(Exercise goal)
Repeat exactly the lines of the entries below from the one with "- [Generate](#generate)" through the one with "Alternatively, you can", both ends included, and nothing else.
Segment Start: Source data
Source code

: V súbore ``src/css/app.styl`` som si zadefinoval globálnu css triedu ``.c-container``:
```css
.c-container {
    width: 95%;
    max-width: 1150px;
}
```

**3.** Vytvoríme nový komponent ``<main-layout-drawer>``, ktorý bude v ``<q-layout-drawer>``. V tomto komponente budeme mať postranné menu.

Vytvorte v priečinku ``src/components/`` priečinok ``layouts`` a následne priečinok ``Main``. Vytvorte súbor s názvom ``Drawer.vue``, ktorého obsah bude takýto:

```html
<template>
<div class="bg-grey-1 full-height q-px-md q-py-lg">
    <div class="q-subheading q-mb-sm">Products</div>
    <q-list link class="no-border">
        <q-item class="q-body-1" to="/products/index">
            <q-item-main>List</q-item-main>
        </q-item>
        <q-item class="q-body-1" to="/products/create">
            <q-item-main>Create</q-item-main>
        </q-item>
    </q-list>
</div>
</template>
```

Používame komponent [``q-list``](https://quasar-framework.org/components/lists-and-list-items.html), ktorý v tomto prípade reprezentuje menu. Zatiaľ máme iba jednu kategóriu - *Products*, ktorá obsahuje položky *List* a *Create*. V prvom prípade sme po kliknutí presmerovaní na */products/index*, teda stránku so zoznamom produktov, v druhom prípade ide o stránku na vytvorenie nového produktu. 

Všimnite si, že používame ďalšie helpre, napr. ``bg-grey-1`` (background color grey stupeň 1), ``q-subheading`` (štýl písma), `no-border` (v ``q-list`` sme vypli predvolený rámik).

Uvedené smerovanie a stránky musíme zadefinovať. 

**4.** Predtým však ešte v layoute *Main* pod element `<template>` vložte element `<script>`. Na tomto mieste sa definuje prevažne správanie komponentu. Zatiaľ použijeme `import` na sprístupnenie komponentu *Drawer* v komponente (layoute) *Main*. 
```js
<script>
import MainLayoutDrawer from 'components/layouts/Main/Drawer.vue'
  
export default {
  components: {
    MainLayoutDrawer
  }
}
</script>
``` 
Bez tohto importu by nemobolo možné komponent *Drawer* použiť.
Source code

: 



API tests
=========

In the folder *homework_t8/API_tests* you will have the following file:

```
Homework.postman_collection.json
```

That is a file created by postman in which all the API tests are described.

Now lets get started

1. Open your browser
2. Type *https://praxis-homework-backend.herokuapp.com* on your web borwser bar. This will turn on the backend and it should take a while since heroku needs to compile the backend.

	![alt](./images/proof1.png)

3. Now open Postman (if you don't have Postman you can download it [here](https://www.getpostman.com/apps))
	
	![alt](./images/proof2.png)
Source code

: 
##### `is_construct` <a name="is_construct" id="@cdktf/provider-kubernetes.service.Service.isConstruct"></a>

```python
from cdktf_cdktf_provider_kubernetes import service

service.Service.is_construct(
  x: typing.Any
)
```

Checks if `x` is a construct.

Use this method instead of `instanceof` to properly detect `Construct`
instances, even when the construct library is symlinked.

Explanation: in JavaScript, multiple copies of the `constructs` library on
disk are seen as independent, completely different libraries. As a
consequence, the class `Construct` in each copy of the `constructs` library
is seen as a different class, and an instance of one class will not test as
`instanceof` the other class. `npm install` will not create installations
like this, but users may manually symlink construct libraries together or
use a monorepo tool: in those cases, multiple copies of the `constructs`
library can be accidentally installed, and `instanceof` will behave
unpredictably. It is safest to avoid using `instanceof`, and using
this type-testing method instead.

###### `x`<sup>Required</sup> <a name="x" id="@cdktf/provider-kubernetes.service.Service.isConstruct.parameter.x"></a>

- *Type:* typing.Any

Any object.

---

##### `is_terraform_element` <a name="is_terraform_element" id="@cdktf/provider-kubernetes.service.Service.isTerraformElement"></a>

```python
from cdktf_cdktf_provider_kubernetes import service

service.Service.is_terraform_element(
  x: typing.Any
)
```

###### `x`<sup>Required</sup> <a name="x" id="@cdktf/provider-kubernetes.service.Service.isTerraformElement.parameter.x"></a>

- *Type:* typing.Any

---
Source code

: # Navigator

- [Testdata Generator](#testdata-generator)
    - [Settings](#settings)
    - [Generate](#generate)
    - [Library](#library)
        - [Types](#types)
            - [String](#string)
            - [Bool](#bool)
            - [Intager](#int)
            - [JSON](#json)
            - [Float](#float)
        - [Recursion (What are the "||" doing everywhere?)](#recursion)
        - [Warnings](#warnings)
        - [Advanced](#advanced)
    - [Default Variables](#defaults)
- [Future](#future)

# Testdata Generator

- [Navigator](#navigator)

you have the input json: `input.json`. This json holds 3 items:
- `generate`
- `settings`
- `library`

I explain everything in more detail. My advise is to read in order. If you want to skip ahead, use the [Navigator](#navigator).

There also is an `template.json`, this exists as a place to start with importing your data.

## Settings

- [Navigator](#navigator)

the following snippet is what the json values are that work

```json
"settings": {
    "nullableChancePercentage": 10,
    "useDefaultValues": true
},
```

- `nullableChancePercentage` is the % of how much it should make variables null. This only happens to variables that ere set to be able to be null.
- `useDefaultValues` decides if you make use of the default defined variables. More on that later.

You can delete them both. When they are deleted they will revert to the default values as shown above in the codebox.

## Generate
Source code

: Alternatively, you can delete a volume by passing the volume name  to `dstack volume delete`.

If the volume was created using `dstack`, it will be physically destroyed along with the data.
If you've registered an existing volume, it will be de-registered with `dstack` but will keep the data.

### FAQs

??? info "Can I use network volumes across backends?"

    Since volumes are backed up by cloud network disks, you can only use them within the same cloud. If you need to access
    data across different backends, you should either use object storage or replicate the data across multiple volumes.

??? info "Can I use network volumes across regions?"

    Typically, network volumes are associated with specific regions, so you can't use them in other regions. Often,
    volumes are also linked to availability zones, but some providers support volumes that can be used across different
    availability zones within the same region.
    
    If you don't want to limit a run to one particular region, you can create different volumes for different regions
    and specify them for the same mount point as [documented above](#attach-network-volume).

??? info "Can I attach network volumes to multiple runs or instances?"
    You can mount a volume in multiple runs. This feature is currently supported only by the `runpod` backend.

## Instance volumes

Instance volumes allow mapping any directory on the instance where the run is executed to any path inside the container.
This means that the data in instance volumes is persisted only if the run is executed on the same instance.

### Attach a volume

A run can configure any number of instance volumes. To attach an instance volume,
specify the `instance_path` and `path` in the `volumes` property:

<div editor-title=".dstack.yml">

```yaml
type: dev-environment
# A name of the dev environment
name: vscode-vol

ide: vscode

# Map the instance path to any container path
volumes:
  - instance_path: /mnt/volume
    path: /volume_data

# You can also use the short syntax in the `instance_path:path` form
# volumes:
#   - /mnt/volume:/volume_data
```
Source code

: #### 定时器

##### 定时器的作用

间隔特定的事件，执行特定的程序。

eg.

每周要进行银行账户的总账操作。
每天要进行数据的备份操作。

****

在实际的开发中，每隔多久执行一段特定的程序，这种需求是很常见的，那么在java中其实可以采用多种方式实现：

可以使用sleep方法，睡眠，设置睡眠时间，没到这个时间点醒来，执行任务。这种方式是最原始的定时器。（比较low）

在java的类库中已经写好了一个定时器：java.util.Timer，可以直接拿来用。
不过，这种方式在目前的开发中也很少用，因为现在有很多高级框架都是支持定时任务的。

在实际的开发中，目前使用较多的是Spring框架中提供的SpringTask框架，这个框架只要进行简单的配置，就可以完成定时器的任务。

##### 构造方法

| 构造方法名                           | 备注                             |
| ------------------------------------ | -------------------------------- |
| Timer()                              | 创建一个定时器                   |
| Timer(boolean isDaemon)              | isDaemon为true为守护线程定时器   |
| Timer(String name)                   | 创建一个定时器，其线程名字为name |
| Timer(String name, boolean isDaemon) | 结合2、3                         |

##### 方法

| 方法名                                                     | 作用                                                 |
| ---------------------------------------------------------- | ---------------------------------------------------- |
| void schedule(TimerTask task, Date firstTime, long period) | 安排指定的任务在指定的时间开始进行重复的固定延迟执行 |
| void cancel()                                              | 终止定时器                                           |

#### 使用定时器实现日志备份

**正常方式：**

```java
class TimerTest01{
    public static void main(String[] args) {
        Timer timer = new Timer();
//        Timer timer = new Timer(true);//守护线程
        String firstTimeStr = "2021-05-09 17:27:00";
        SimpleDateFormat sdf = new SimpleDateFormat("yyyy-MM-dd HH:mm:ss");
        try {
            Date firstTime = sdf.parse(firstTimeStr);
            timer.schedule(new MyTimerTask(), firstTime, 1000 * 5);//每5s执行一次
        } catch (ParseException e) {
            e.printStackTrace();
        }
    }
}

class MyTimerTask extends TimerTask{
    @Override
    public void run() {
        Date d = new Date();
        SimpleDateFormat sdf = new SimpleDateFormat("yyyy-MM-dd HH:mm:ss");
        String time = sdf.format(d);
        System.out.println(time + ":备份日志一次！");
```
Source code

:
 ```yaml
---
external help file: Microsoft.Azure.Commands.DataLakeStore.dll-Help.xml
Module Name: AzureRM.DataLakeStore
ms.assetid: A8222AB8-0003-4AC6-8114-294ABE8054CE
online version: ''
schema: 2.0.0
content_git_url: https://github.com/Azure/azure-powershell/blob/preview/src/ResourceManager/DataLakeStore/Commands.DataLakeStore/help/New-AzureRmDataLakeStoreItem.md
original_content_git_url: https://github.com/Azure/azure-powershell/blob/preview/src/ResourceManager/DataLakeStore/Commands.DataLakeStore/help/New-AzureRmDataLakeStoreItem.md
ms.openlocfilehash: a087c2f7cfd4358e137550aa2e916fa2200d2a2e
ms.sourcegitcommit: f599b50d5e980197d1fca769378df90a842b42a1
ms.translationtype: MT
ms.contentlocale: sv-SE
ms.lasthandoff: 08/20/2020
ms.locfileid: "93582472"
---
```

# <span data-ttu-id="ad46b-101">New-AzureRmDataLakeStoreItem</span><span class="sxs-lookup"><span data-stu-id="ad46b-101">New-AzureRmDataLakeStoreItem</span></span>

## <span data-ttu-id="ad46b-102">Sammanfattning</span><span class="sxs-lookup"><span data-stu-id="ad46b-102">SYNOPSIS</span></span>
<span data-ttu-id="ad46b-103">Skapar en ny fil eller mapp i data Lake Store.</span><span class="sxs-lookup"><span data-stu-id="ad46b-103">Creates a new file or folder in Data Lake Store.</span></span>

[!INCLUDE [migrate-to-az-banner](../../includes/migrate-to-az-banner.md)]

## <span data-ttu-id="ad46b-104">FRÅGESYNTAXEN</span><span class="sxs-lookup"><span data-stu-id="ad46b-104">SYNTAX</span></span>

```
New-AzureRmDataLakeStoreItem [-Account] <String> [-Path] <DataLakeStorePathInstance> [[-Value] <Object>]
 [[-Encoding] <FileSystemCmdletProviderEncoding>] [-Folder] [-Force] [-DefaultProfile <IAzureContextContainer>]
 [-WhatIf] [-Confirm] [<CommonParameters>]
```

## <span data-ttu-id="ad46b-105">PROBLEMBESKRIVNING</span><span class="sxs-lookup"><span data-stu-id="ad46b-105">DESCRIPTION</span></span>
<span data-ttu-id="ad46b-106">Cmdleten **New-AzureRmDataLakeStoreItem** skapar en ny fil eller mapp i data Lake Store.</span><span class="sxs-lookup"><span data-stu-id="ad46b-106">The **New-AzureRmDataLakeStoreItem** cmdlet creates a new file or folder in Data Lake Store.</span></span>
Segment End: Source data
(Expected answer)
    - [Generate](#generate)
    - [Library](#library)
        - [Types](#types)
            - [String](#string)
            - [Bool](#bool)
            - [Intager](#int)
            - [JSON](#json)
            - [Float](#float)
        - [Recursion (What are the "||" doing everywhere?)](#recursion)
        - [Warnings](#warnings)
        - [Advanced](#advanced)
    - [Default Variables](#defaults)
- [Future](#future)

# Testdata Generator

- [Navigator](#navigator)

you have the input json: `input.json`. This json holds 3 items:
- `generate`
- `settings`
- `library`

I explain everything in more detail. My advise is to read in order. If you want to skip ahead, use the [Navigator](#navigator).

There also is an `template.json`, this exists as a place to start with importing your data.

## Settings

- [Navigator](#navigator)

the following snippet is what the json values are that work

```json
"settings": {
    "nullableChancePercentage": 10,
    "useDefaultValues": true
},
```

- `nullableChancePercentage` is the % of how much it should make variables null. This only happens to variables that ere set to be able to be null.
- `useDefaultValues` decides if you make use of the default defined variables. More on that later.

You can delete them both. When they are deleted they will revert to the default values as shown above in the codebox.

## Generate
Source code

: Alternatively, you can delete a volume by passing the volume name  to `dstack volume delete`.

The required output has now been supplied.